京都府感染症情報センターからの報告

京都府感染症情報センターからのコメント

(2022年第33週:令和4年8月15日~令和4年8月21日)No.530

 

京都小児重症患者診療情報システム管理部 長村敏生

 

令和4年第33週の報告です。

今週もお盆休みの影響もあって全体的に報告は減少しています。全数報告で結核 7件、腸管出血性大腸菌感染症 1件、梅毒 が2件 報告されています。

 

今回は中国で発見された新種のウイルスについて紹介します。

中国東部で新種の人畜共通感染のウイルスが発見され、住民ら35人の感染が明らかになった。(The New England Journal of Medicine, DOI: 10.1056/NEJMc2202705) Mallapaty S. Nature 2022-08-11.(https://www.nature.com/articles/d41586-022-02175-z)

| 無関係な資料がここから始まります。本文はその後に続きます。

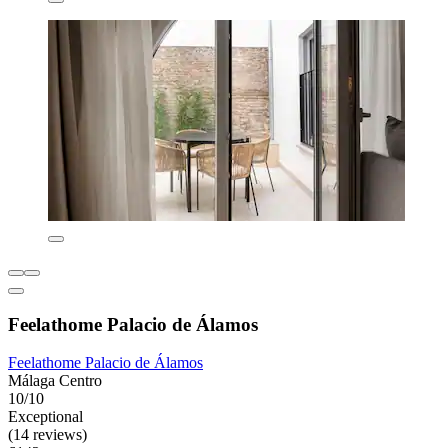
Feelathome Palacio de Álamos
Feelathome Palacio de Álamos
Málaga Centro
10/10
Exceptional
(14 reviews)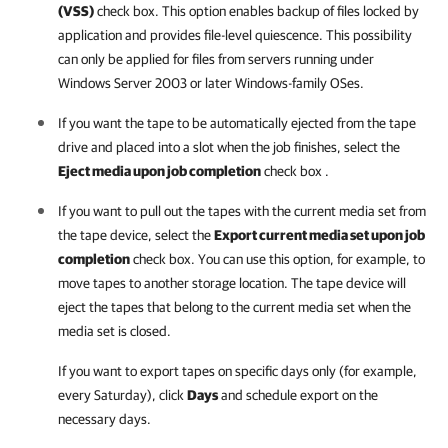
(VSS)
check box. This option enables backup of files locked by
application and provides file-level quiescence. This possibility
can only be applied for files from servers running under
Windows Server 2003 or later Windows-family OSes.
If you want the tape to be automatically ejected from the tape
drive and placed into a slot when the job finishes, select the
Eject media upon job completion
check box .
If you want to pull out the tapes with the current media set from
the tape device, select the
Export current media set upon job
completion
check box. You can use this option, for example, to
move tapes to another storage location. The tape device will
eject the tapes that belong to the current media set when the
media set is closed.
If you want to export tapes on specific days only (for example,
every Saturday), click
Days
and schedule export on the
necessary days.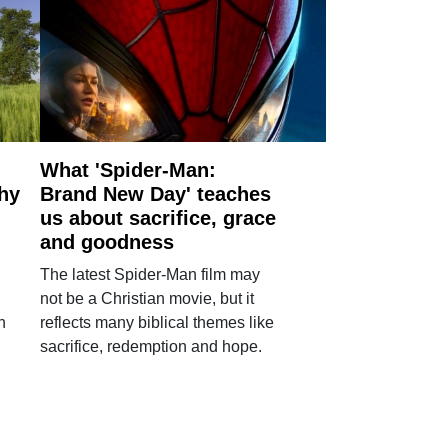
What 'Spider-Man:
why
Brand New Day' teaches
us about sacrifice, grace
and goodness
The latest Spider-Man film may
not be a Christian movie, but it
h
reflects many biblical themes like
sacrifice, redemption and hope.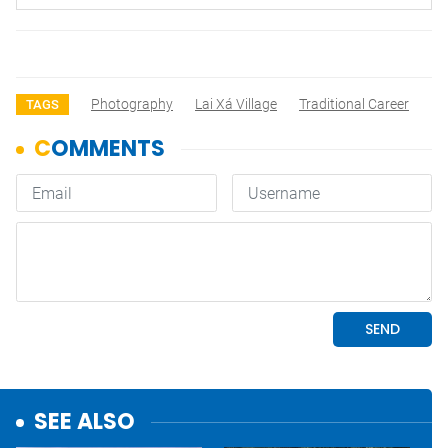
Photography
Lai Xá Village
Traditional Career
TAGS
SEE ALSO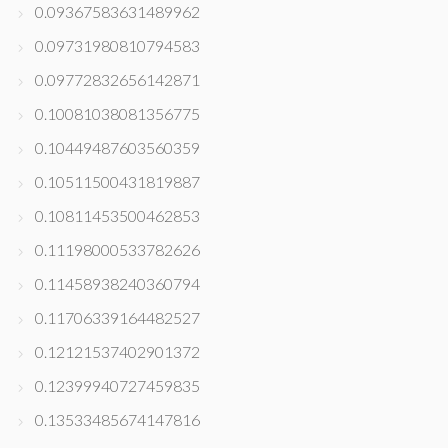
0.09367583631489962
0.09731980810794583
0.09772832656142871
0.10081038081356775
0.10449487603560359
0.10511500431819887
0.10811453500462853
0.11198000533782626
0.11458938240360794
0.11706339164482527
0.12121537402901372
0.12399940727459835
0.13533485674147816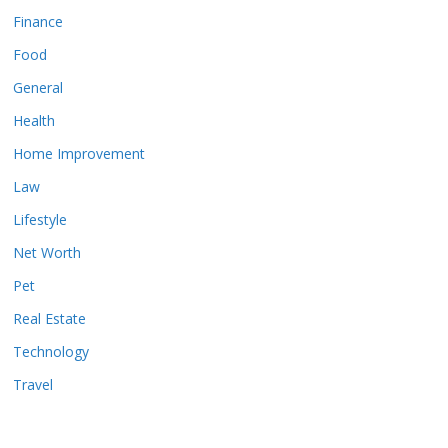
Finance
Food
General
Health
Home Improvement
Law
Lifestyle
Net Worth
Pet
Real Estate
Technology
Travel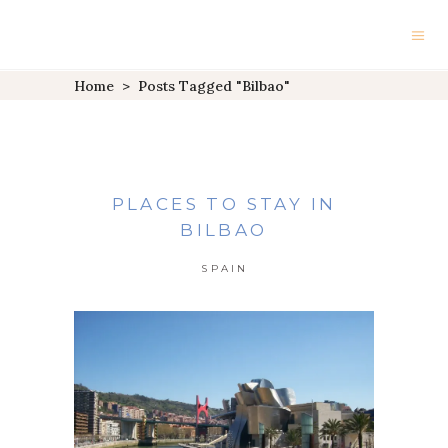
Home
>
Posts Tagged "Bilbao"
PLACES TO STAY IN
BILBAO
SPAIN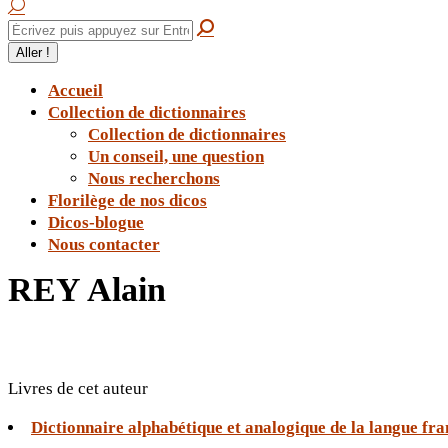
Accueil
Collection de dictionnaires
Collection de dictionnaires
Un conseil, une question
Nous recherchons
Florilège de nos dicos
Dicos-blogue
Nous contacter
REY Alain
Livres de cet auteur
Dictionnaire alphabétique et analogique de la langue fr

この原因病原体は、狼牙へニパウイルス(LayV)であるが、山東省と河南省で発見された。感染者の多くは発熱や倦怠感、咳といった症状を示している。狼牙へニパウイルスは、動物から人に感染するヘニパウイルスの一種であり、一般的に、トガリネズミのほか、コウモリやげっ歯類からも検出される。 人から人に感染するかは明らかになっていない。 一部の人畜共通感染症は、死に至る場合もある。アジアで広がっているニパウイルス(ニパウイルス感染症とは (niid.go.jp))や、オーストラリアで馬から発見されたヘンドラウイルスなどである。(ヘンドラウイルス感染症|厚生労働省 (mhlw.go.jp))。 米国疾病対策センター(CDC)によると、新興感染症の4分の3は、動物から人への感染によるものだと推測される。国連は、環境破壊や気候変動によって人畜共通感染が増加してくると警告している。我が国では、熱帯地域での感染症の北上についても留意すべきである。